As you can see, all of these benefits are irrelevant to whether you decide to pursue the Craft. So even if you should decide that you really wanted a convent rather than a coven, you will not have wasted your time. But if you do get into the Craft, you'll soon find yourself doing things like pathworking (guided fantasy), tranceworking, divination, healing. All of these are easier and come more naturally to a mind trained by meditation.

At this point, it's time to stop talking about it and start doing it. Here are a couple of starting points;

  1. Body Work: There are many well-developed methods, and you can probably find good teachers for things like Tai Chi or Hatha Yoga near your home. Right now, here's something much more basic. Start with your right arm and tense it up. Make a fist, pull it as tight as you can. Hold it for a few seconds. Then, very suddenly, release it. Let it drop like the arm of a rag doll into your lap. Feel the increased relaxation and the increased energy flow in your arm. Next time, instead of sitting in a chair with a book, try the same thing while lying flat on the floor. You'll be able to repeat the process not only in all four limbs, but in most parts of your body. It's a good warmup for the more mental types of meditation, or you can use it if you have trouble falling asleep. On a high stress job, you can do this with just your shoulders while sitting at your desk. Nobody will notice, and you'll break the stress cycle.
  • Breath Counting: Classically, you sit comfortably for ten or more minutes, breathe slowly and deeply, and count from one to four, one number for each breath, again and again. If your attention wanders, just bring it gently back to your slow counting. This calms you and gives you practice in concentration.

  • A Pagan adaptation of this practice would be to think "air, fire, water, earth," instead of "one, two, three, four." You can then practice visualizing the elemental colors, or a picture for each element (e.g. hang gliders, a campfire, breaking waves, a rock face). You will be reinforcing your attunement to the elements each time.
  • Mindfulness: The most basic one. Just observe the flow of your thoughts passively. Do not follow your thoughts nor associate to them, just let them go. The classical visualizations for this are a stream with logs drifting down it or a pond with bubbles rising slowly to the surface. Again, this will strengthen your power of concentration. It will also increase your self-awareness.
  • Contemplation: Choose an object and spend ten minutes a day simply looking at it. Don't describe it verbally, don't associate to it, just look at it. You'll be using the same object for several weeks at a time, so choose something that will last, like a rock rather than a flower. This trains your sensory awareness.

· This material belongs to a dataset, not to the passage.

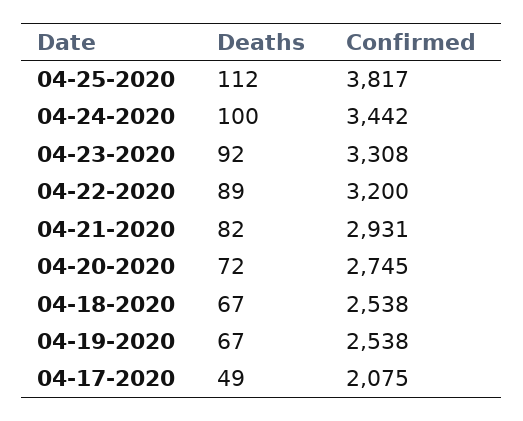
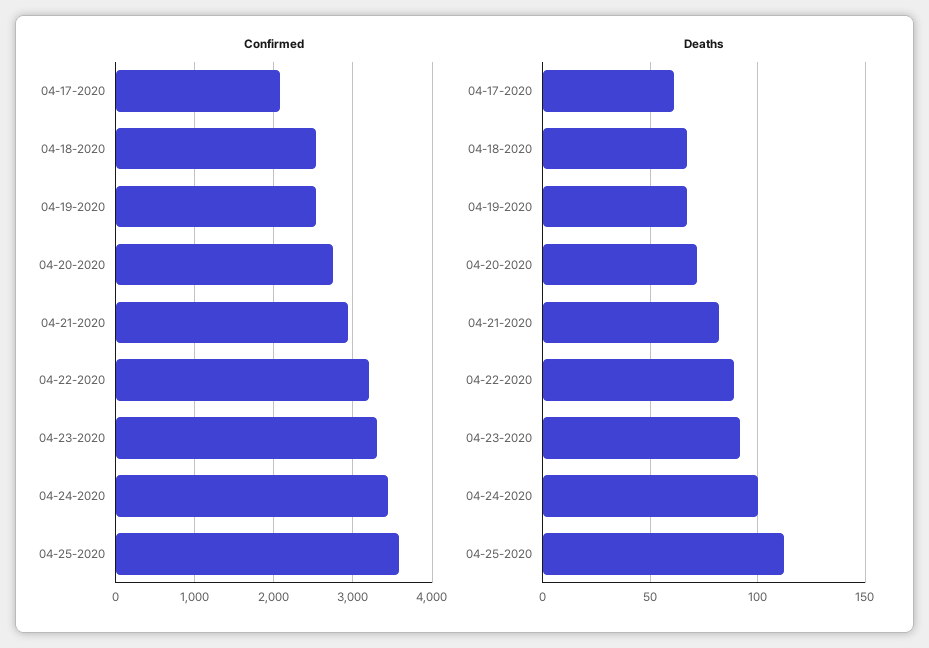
Confirmed, 04-25-2020: 3817 -> 3600
Deaths, 04-17-2020: 49 -> 60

  • One Pagan adaptation would be to use one of your working tools, which would help you attune to that tool much better. Or, if you want to work on your visualization, try doing two ten minute periods per day, one with your chosen object and one without.
  • Mantra Meditation: This is the form everybody has heard about. You choose a short phrase and repeat it to yourself for ten minutes a day. It trains us to shut up the "inner dialogue" that most of us have going on at all times, so that we can really listen to each. other or look at the sunset. Opinion seems to be divided about whether to use a nonsense phrase or one of special personal significance.
If you are curious about why and how meditation seems to work, I'm providing a short reading list. Just remember that the theory is pretty useless without the practice. In other words, don't just read, meditate.

Brief Reading List on Meditation

Johnson, Willard. Riding the Ox Home. Boston, Beacon, 1987 More of the background, history and philosophy, less practical advice for beginning meditatiors. I particularly love this book for its presentation of the "ox herding" pictures, a traditional series of illustrations of the meditative process.

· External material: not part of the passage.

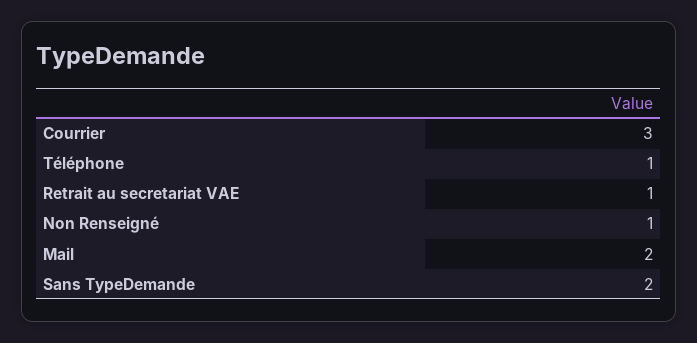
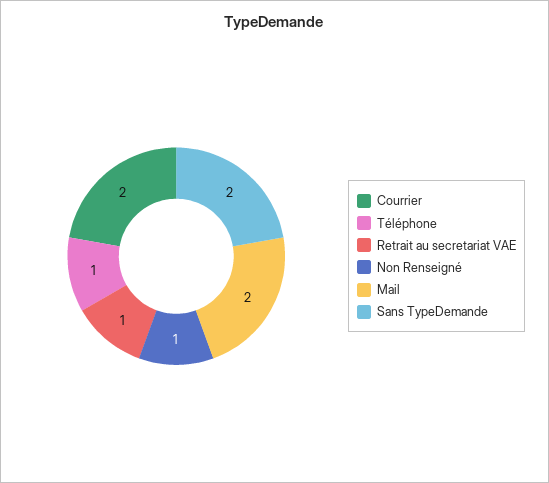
Courrier: 3 -> 2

LeShan, Lawrence. How to Meditate: a Guide to Self-Discovery. Boston: Little Brown, 1999.
The most important source for this article. Dr. LeShan is a practicing psychotherapist, a student of parapsychology, and a teacher of meditation and psychic healing. Very down to earth and practical approach. Originally published in 1974.

Mariechild, Diane. Mother Wit: A Feminist Guide to Psychic Development. Trumansburg, N.Y.: The Crossing Press, 1981.
Much of the best Pagan materials have been coming out labelled "for women." Men are either going to have to adapt this stuff for themselves, as women have done for years, or deprive themselves of excellent sources like this book. A cookbook -- many, many exercises --and a fine one.

Rush, Anne Kent. Getting Clear: Body Work for Women New York: Random House, 1973.
As above not really just for women. An excellent summary of body approaches, exercise, breathing, massage, nutrition and more. Gentle feelings.

Watts, Alan. Meditation. New York: Pyramid, 1974.
More poetic than informative, but too beautiful to leave off the list. This one is for the flavor.